Coffee 240 min Chart

Coffee Daily Chart

Only a glance at the daily (above) and weekly log scale (below) charts is needed to see that the trend is down on all scales with EVERY pertinent technical level now existing ONLY ABOVE the market in the form of prior corrective highs like 133.40 and 03-May’s pivotal 137.75 next larger-degree corrective high we’ve been discussing since 12-May’s Technical Blog .  It is clear by the rate-of-change momentum indicator that the RATE of decline has slowed since late-Apr.  this remains a threat to the broader bear trend.  BUT ONLY PROOF of “non-weakness” above levels like 133.40 and especially 137.75 will be objective cause to veer from a bearish policy.  ALL “derived” technical levels below the market are TOTALLY USELESS without such a confirmed bullish divergence in momentum needed to, in fact, threaten or break the simple downtrend pattern of lower lows and lower highs.  And until such proof materializes, the market’s downside potential remains indeterminable and potentially steep.

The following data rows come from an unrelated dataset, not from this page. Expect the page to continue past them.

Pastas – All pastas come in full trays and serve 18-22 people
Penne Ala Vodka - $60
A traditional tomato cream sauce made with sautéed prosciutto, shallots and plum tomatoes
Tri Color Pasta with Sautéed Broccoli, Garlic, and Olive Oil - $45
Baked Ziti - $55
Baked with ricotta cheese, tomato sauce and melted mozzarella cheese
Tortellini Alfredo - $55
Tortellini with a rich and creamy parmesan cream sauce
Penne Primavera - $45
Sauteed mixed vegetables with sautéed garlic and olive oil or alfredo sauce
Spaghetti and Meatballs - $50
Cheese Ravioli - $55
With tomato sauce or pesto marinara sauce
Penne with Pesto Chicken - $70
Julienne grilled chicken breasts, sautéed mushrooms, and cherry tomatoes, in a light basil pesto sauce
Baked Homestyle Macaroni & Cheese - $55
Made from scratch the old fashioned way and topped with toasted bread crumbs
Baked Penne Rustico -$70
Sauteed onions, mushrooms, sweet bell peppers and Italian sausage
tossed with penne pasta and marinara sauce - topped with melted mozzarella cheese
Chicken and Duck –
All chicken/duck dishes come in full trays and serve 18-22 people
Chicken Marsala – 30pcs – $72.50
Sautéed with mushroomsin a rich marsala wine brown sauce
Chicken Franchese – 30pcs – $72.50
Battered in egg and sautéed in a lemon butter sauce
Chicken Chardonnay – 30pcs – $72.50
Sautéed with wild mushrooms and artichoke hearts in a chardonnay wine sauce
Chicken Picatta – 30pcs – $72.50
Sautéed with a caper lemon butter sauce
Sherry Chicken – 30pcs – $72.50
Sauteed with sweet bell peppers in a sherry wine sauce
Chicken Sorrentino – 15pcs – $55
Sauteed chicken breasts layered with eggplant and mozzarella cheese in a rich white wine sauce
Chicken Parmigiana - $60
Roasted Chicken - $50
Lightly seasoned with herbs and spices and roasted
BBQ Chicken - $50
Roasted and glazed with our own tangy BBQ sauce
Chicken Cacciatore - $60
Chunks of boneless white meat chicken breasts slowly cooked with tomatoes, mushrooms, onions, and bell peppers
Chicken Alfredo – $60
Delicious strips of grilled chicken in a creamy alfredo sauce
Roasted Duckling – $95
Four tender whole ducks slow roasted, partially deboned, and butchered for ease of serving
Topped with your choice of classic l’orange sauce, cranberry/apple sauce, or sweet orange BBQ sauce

In sum, a bearish policy remains advised with strength above at least 133.40 required to threaten this call.

Coffee Weekly Chart


This one’s easy:  the trend remains down on all scales and is expected to continue until threatened by a recovery above at least a very minor, intra-day corrective high from yesterday at 15.01 detailed in the 240-min chart below.

Sugar 240 min Chart

Sugar Daily Chart

References to this market being “oversold” are, as always, ridiculous, irresponsible and outside the bounds of technical discipline as the momentum indicator “tail” never ever wags the underlying market “dog”.  In sum, a full and aggressive bearish policy and exposure remains advised with minimum strength above 15.01 required to even defer, let alone threaten this count.  In lieu of such strength further and possibly severe losses remain expected with downside potential remaining indeterminable.